[Start of Attachment]

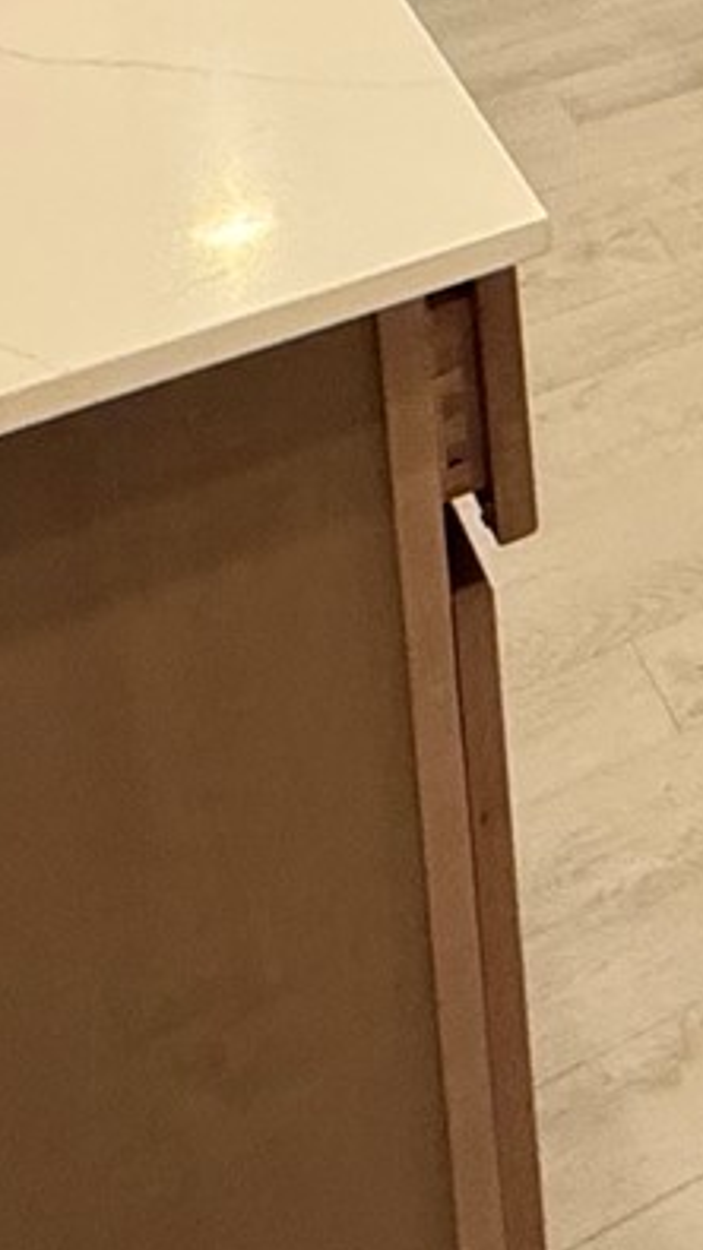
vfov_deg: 20.7
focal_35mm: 79
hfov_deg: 11.2
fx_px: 2620
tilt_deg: -5.1
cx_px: 1944
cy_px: -864
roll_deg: +1.1
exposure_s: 1/120
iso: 400
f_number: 2.2
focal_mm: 2.22
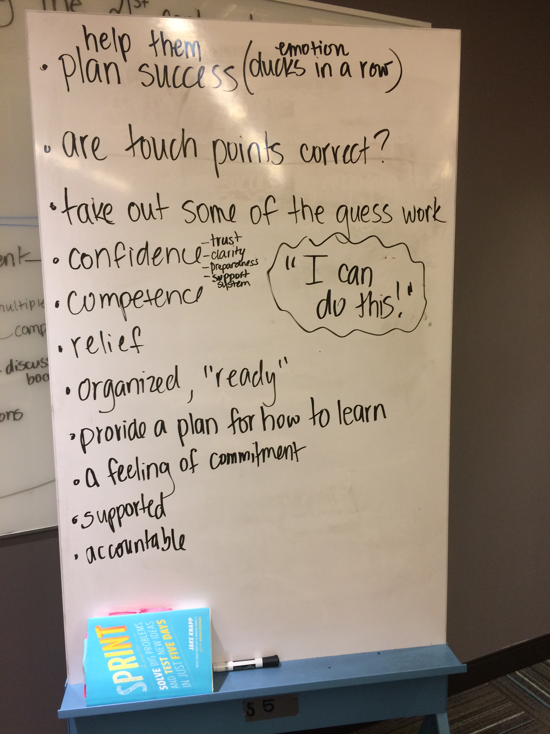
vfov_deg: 61.7
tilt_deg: -8.9
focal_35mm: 29
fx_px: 614
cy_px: 367
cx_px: 275
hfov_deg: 48.2
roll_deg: +1.4
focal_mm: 4.15
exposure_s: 1/30
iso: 80
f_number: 2.2
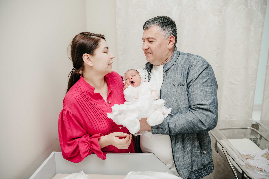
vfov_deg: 41.1
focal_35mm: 32
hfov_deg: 58.7
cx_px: 134
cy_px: 90
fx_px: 239
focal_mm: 32
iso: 160
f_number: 4
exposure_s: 1/160
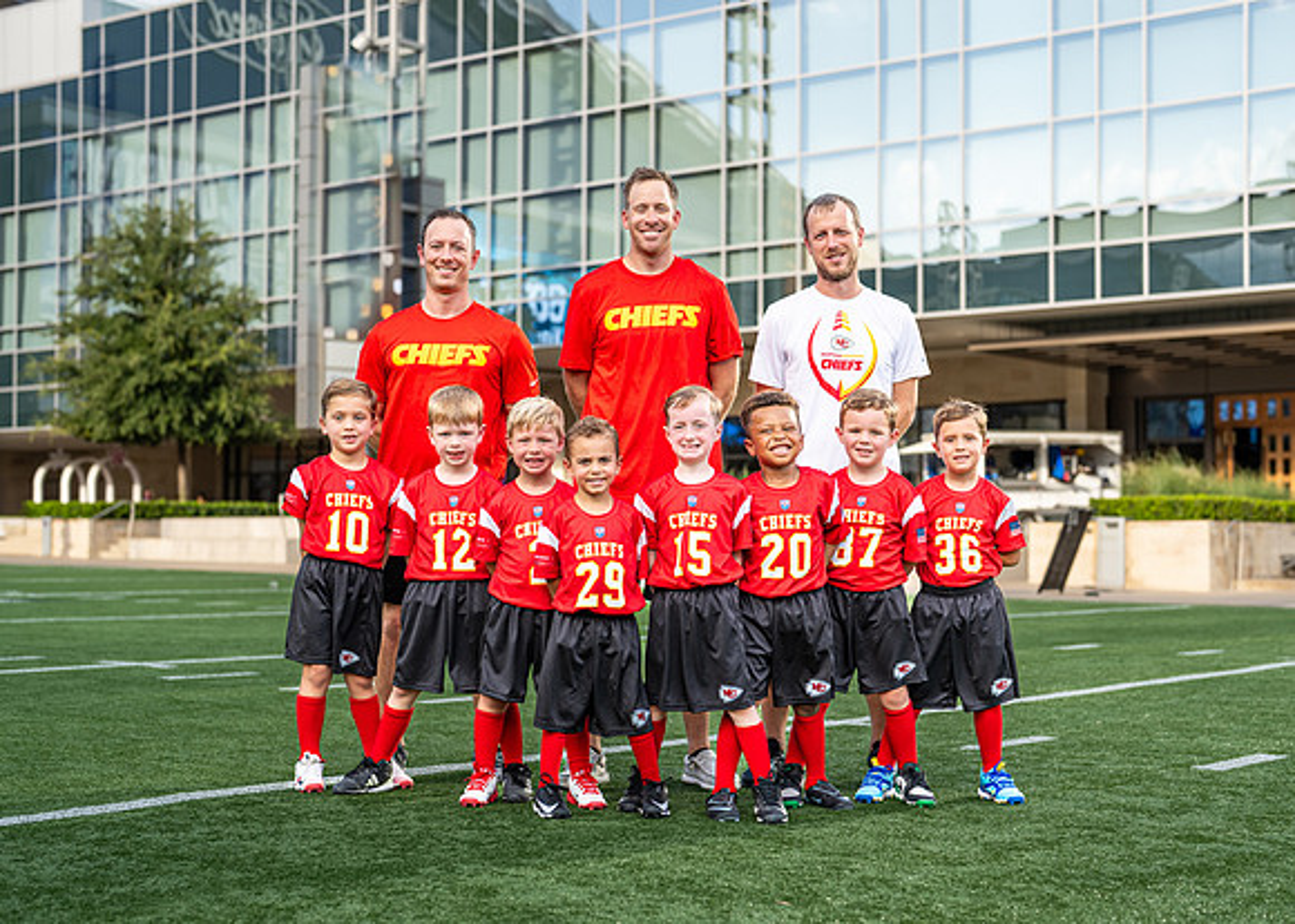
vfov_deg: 25.1
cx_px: 679
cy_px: 487
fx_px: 2078
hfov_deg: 34.6
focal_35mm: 57
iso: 100
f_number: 2.5
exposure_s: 1/640
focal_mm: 50
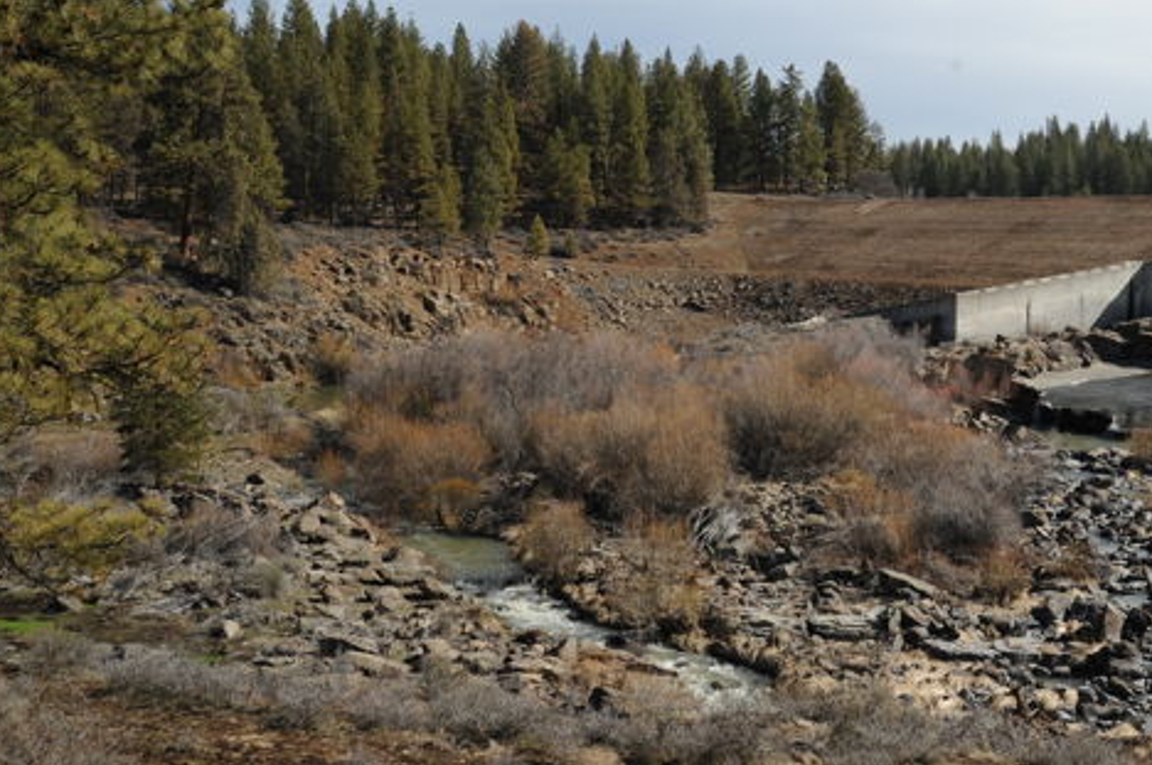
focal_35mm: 53
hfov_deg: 36.1
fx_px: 1694
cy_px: 337
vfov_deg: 25.4
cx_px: 953
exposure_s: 1/200
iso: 200
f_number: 14
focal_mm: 31
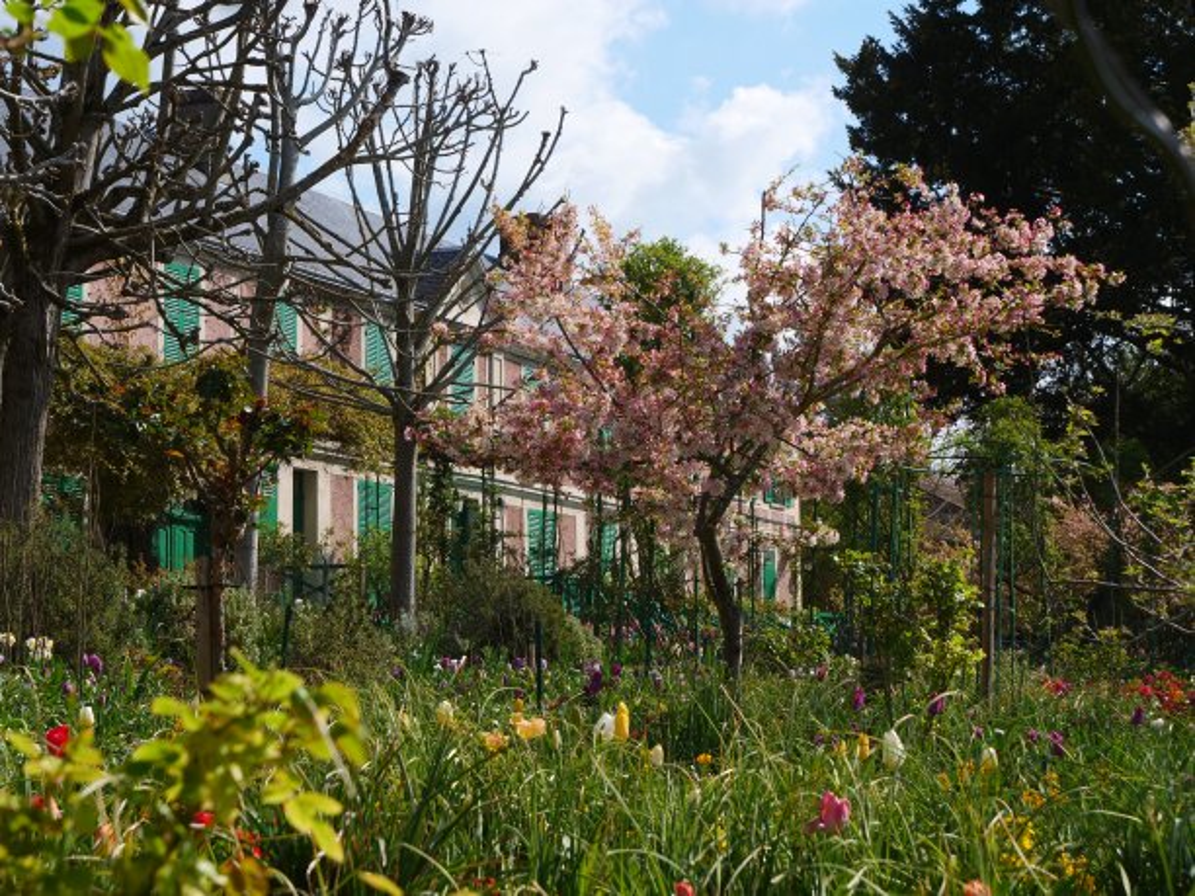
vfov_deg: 18.4
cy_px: 448
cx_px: 598
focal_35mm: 80
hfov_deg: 24.4
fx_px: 2762
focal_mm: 40
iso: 200
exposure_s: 1/500
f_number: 7.1
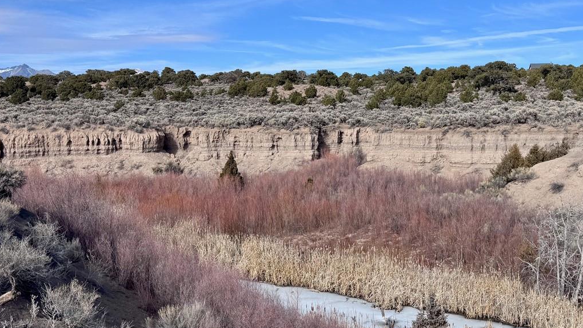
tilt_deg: -6.7
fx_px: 634
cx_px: 376
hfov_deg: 48.8
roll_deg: -0.2
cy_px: 176
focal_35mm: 41
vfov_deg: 29.0
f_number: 1.78
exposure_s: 1/4950
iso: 80
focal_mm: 6.76
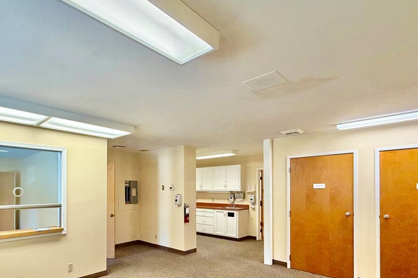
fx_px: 244
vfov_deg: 58.0
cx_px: 155
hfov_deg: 79.6
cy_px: 187
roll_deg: -0.8
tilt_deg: -0.1
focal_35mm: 21
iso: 250
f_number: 2.2
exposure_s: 1/120
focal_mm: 2.22
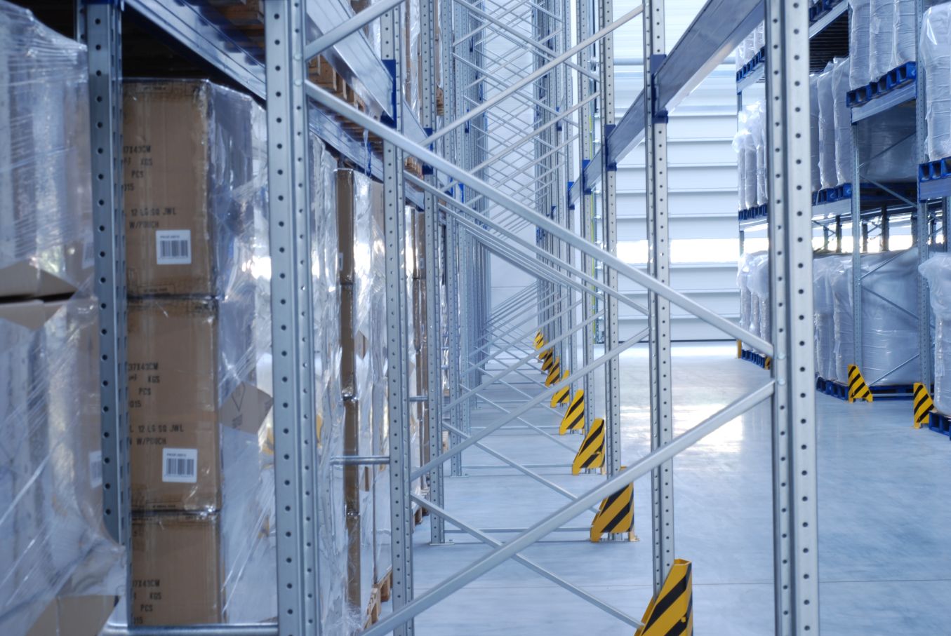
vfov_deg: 18.2
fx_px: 1984
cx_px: 476
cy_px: 318
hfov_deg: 27.0
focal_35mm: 75
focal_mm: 50
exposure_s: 1.5
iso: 100
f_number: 11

[End of Attachment]

What needs to be done — An exact, picture-free copy of the listing above is the goal; write it out now.

Task output —
vfov_deg: 20.7
focal_35mm: 79
hfov_deg: 11.2
fx_px: 2620
tilt_deg: -5.1
cx_px: 1944
cy_px: -864
roll_deg: +1.1
exposure_s: 1/120
iso: 400
f_number: 2.2
focal_mm: 2.22
vfov_deg: 61.7
tilt_deg: -8.9
focal_35mm: 29
fx_px: 614
cy_px: 367
cx_px: 275
hfov_deg: 48.2
roll_deg: +1.4
focal_mm: 4.15
exposure_s: 1/30
iso: 80
f_number: 2.2
vfov_deg: 41.1
focal_35mm: 32
hfov_deg: 58.7
cx_px: 134
cy_px: 90
fx_px: 239
focal_mm: 32
iso: 160
f_number: 4
exposure_s: 1/160
vfov_deg: 25.1
cx_px: 679
cy_px: 487
fx_px: 2078
hfov_deg: 34.6
focal_35mm: 57
iso: 100
f_number: 2.5
exposure_s: 1/640
focal_mm: 50
focal_35mm: 53
hfov_deg: 36.1
fx_px: 1694
cy_px: 337
vfov_deg: 25.4
cx_px: 953
exposure_s: 1/200
iso: 200
f_number: 14
focal_mm: 31
vfov_deg: 18.4
cy_px: 448
cx_px: 598
focal_35mm: 80
hfov_deg: 24.4
fx_px: 2762
focal_mm: 40
iso: 200
exposure_s: 1/500
f_number: 7.1
tilt_deg: -6.7
fx_px: 634
cx_px: 376
hfov_deg: 48.8
roll_deg: -0.2
cy_px: 176
focal_35mm: 41
vfov_deg: 29.0
f_number: 1.78
exposure_s: 1/4950
iso: 80
focal_mm: 6.76
fx_px: 244
vfov_deg: 58.0
cx_px: 155
hfov_deg: 79.6
cy_px: 187
roll_deg: -0.8
tilt_deg: -0.1
focal_35mm: 21
iso: 250
f_number: 2.2
exposure_s: 1/120
focal_mm: 2.22
vfov_deg: 18.2
fx_px: 1984
cx_px: 476
cy_px: 318
hfov_deg: 27.0
focal_35mm: 75
focal_mm: 50
exposure_s: 1.5
iso: 100
f_number: 11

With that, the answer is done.